Der bayerische Verwaltungsgerichtshof (BayVGH) hat klargestellt, dass das Schwangerschaftskonfliktgesetz (SchKG) keine pauschale Bannmeile von 100 Metern um Abtreibungseinrichtungen vorschreibt. Einschränkungen von Versammlungen in der Nähe solcher Praxen seien – so die Richter unter Verweis auf die Rechtsprechung des Bundesverfassungsgerichts und des Bundesverwaltungsgerichts – „nur zulässig, wenn es im Einzelfall Anhaltspunkte dafür gibt, dass dadurch ein unzulässiger Druck auf Schwangere ausgeübt wird“, heißt es in einer Pressemitteilung des BayVGH. Mit diesem Hinweis bestätigte das Gericht eine Entscheidung des Verwaltungsgerichts Regensburg und erklärte die von der Stadt verhängten Auflagen gegen monatliche Gebetswachen für rechtswidrig.
Der Antragsteller, ein Verein, der sich gegen Abtreibungen engagiert, hatte im Februar 2025 bei der Stadt Regensburg zehn Versammlungen angezeigt. Geplant waren Kundgebungen jeweils am Monatsende, unter anderem in etwa 30 bis 40 Metern Entfernung vom Eingang eines Ärztezentrums. Die Stadt untersagte im Juli, die Zwischenkundgebung näher als 100 Meter am Ärztezentrum abzuhalten, um sogenannte „Gehsteigbelästigungen“ im Sinne des SchKG zu verhindern. Nach Ansicht der Stadtbehörden übte die Präsenz von Abtreibungsgegnern „erheblichen Druck“ auf Frauen aus, die dort Beratung oder Eingriffe suchten.
Kein unzulässiger Druck auf Schwangere
Das Verwaltungsgericht Regensburg gab einem Eilantrag gegen die Auflage statt. Der BayVGH bestätigte nun diese Entscheidung. „Das Schwangerschaftskonfliktgesetz schreibt um Abtreibungskliniken keine Bannmeile vor, in der abtreibungskritische Meinungsäußerungen generell verboten sind“, so das Gericht. In dem Fall sei nicht erkennbar, dass durch die Versammlung ein unzulässiger Druck auf Schwangere ausgeübt werde: Die Gebete hätten auf der gegenüberliegenden Straßenseite stattgefunden, ohne dass Passanten angesprochen worden seien. Nach Angaben der Polizei sei bei der Kundgebung im März 2025 lediglich leise gebetet worden; am Haupteingang habe man davon kaum etwas wahrgenommen.

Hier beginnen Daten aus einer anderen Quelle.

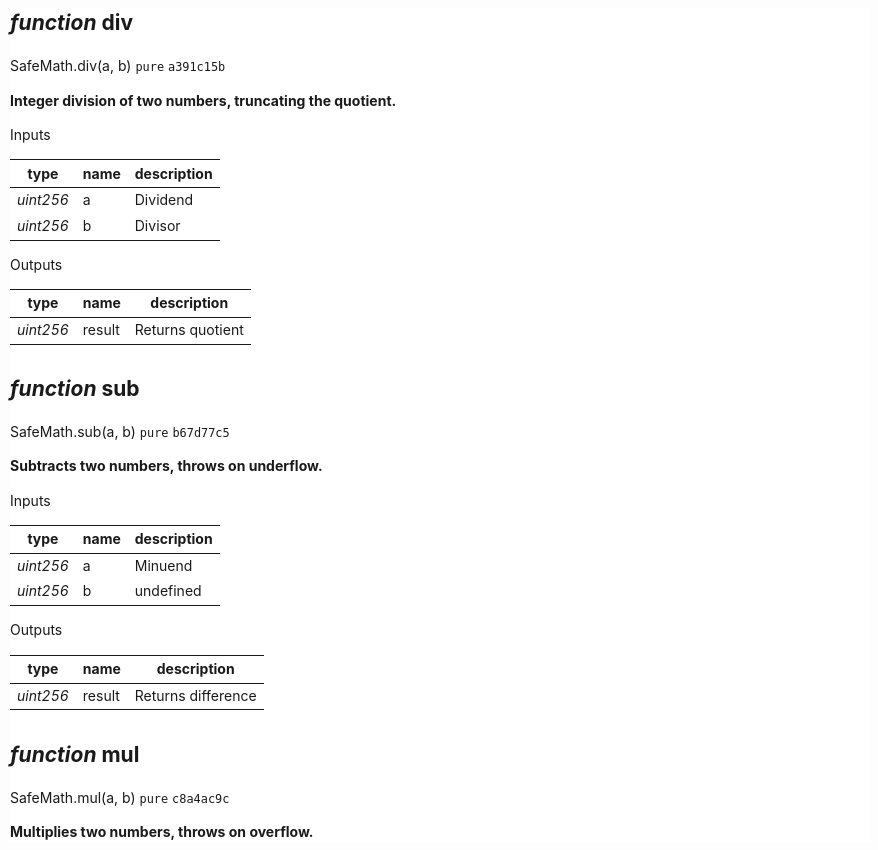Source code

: ## *function* div

SafeMath.div(a, b) `pure` `a391c15b`

**Integer division of two numbers, truncating the quotient.**


Inputs

| **type** | **name** | **description** |
|-|-|-|
| *uint256* | a | Dividend |
| *uint256* | b | Divisor |

Outputs

| **type** | **name** | **description** |
|-|-|-|
| *uint256* | result | Returns quotient |

## *function* sub

SafeMath.sub(a, b) `pure` `b67d77c5`

**Subtracts two numbers, throws on underflow.**


Inputs

| **type** | **name** | **description** |
|-|-|-|
| *uint256* | a | Minuend |
| *uint256* | b | undefined |

Outputs

| **type** | **name** | **description** |
|-|-|-|
| *uint256* | result | Returns difference |

## *function* mul

SafeMath.mul(a, b) `pure` `c8a4ac9c`

**Multiplies two numbers, throws on overflow.**
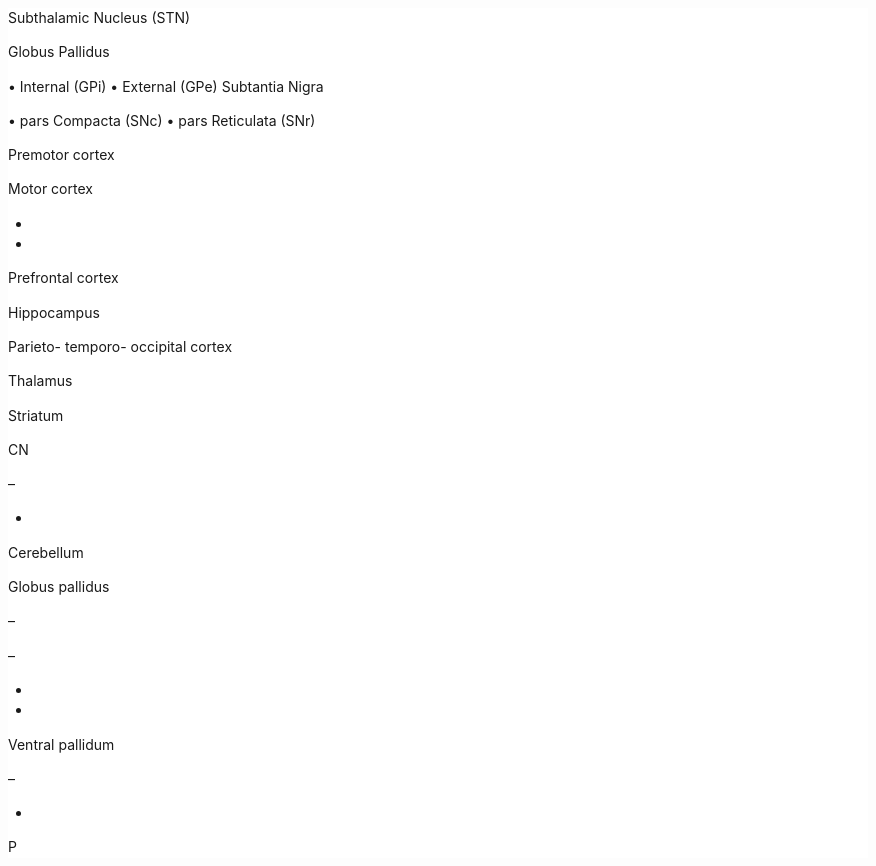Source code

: Subthalamic Nucleus (STN)

Globus Pallidus

• Internal (GPi) 
• External (GPe) 
Subtantia Nigra


• pars Compacta (SNc) 
• pars Reticulata (SNr)

Premotor cortex

Motor
cortex

+

+

Prefrontal
cortex

Hippocampus

Parieto-
temporo-
occipital
cortex

Thalamus

Striatum

CN

–

+

Cerebellum

Globus
pallidus

–

–

+

+

Ventral
pallidum

–

+

P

Wolfgang Hering, Vorsitzender der „Helfer Deutschland e.V.“, die bundesweit Gebetswachen organisiert, begrüßte laut der christlichen Menschenrechtsorganisation „ADF International“ die Entscheidung: „Damit wurde mehr als nur eine Gebetswache gerettet, sondern auch Babys, deren Mütter – wir haben das in 26 Jahren sehr oft erlebt – auf den letzten Metern zur Abtreibungsklinik das andächtige Gebet als eine Ermutigung empfinden.“
ADF International unterstützt die Kläger rechtlich. Deutschlanddirektor Felix Böllmann betonte: „Belästigung von Menschen in schwierigen Situationen ist selbstverständlich falsch und auch nach geltender Rechtslage verboten. Unterstützung und Solidarität für Menschen in herausfordernden Situationen zu zeigen, ist hingegen rechtlich nicht zu beanstanden.“ Zudem kritisierte er „unerlaubte politische Einflussnahme“ auf Entscheidungen der Stadtverwaltung und sprach von einem „Wunschgesetz der Abtreibungslobby“.
Warnung vor Einschränkung bei Versammlungs- und Meinungsfreiheit
Hintergrund ist die Reform des SchKG, die am 13. November 2024 in Kraft trat. Sie soll Schwangere vor „Gehsteigbelästigungen“ schützen und sanktioniert „belästigendes Verhalten“ sowie Äußerungen, die „Furcht, Ekel, Scham oder Schuldgefühle“ hervorrufen könnten, im Umkreis von 100 Metern um Abtreibungseinrichtungen. Verstöße gelten als Ordnungswidrigkeit und können mit bis zu 5.000 Euro Bußgeld geahndet werden. Kritiker bemängeln die unklare Formulierung und warnen vor einer Aushöhlung der Versammlungs- und Meinungsfreiheit.
Das Hauptsacheverfahren ist bereits anhängig. Nach Einschätzung von ADF International dürfte auch dort die Freiheit friedlicher Gebetswachen bestätigt werden. Der BayVGH-Beschluss ist unanfechtbar.